Saturday, November 15, 2014

Dempsey Arrives in Baghdad for Anti-ISIL Campaign Talks



DoD News, Defense Media Activity

WASHINGTON, Nov. 15, 2014 – Army Gen. Martin E. Dempsey, the chairman of the Joint Chiefs of Staff, arrived in Baghdad, Iraq’s capital city, today in an unannounced visit for talks with U.S. and Iraqi officials on the way ahead in the campaign against the Islamic State of Iraq and the Levant, according to the Voice of America and other news reports.

Dempsey also met with U.S. service members during a town hall meeting in Baghdad.

Dempsey and Defense Secretary Chuck Hagel testified before the House Armed Service Committee Nov. 13 on the progress of the campaign.

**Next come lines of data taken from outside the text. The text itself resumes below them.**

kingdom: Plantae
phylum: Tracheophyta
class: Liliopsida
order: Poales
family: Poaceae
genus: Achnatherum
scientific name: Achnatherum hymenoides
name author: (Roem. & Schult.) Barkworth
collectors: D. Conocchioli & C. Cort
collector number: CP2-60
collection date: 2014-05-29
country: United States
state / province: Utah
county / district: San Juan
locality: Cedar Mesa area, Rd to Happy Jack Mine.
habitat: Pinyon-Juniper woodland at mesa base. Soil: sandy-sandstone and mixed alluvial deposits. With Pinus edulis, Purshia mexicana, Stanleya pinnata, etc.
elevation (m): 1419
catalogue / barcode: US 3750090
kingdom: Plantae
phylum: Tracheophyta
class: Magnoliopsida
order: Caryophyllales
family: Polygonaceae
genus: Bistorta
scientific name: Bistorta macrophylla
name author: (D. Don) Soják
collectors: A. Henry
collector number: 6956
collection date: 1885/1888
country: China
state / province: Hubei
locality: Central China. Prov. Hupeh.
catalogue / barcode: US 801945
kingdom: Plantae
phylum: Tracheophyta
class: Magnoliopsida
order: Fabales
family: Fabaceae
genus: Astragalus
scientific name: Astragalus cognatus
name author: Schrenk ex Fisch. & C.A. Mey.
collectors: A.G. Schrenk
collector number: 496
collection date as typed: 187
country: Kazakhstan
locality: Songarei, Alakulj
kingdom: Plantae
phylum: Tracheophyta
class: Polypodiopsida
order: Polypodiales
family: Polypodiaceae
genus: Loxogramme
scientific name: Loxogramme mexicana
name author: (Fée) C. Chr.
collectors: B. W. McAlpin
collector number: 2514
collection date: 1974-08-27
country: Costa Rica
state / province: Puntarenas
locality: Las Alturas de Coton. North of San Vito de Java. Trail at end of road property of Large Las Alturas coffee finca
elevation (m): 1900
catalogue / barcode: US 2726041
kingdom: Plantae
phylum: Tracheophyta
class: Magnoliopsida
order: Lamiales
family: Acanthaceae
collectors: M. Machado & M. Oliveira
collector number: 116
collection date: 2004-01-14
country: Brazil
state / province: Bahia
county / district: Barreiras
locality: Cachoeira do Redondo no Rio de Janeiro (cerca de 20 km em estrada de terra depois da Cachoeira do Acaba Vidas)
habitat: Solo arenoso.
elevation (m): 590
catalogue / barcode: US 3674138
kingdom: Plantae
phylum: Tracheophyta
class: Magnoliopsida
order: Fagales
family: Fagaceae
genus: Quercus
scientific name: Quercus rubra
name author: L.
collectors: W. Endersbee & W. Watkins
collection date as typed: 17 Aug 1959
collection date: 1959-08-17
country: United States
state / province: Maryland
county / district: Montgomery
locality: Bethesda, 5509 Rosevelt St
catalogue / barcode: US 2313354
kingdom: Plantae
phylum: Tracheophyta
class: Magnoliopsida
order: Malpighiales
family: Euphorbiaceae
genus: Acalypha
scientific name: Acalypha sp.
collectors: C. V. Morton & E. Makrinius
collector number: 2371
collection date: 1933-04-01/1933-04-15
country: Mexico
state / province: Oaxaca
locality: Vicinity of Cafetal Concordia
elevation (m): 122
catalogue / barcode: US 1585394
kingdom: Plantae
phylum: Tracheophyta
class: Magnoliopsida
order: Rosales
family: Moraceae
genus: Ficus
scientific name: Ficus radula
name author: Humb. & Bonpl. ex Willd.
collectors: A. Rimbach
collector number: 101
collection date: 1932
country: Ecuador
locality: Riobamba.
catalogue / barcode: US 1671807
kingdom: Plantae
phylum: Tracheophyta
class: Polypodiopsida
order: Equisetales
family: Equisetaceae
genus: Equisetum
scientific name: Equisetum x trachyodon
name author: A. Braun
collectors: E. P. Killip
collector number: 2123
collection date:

Dempsey told the House panel that the effort against ISIL is “Iraq first,” not “Iraq only.”

“Broadly, our strategy is to reinforce a credible partner in the Iraqi government and assist regional stakeholders to address the 20 million disenfranchised Sunnis who live between Damascus and Baghdad,” Dempsey told committee. “They have to reject ISIL’s radical ideology from within.”

Dempsey also urged Congress and the American people to develop the strategic patience needed to see the effort through.

The campaign calls on Iraqis and the anti-ISIL coalition to squeeze the extremists from multiple directions, Dempsey told the House committee. The coalition must take on ISIL inside Iraq. It must deny the group safe haven inside Syria.

“We need to take a long view,” the chairman told the House panel.

Many lines of effort must proceed apace including “counter-financing, counter-foreign fighter flow, counter-messaging, humanitarian aid, economic progress, the air campaign, restoring an offensive capability within the Iraqi Security Forces, and a ground campaign managed by the Iraqi Security Forces from the south and the Peshmerga from the north, with contribution from the tribes in particular in al-Anbar and Nineveh,” Dempsey said.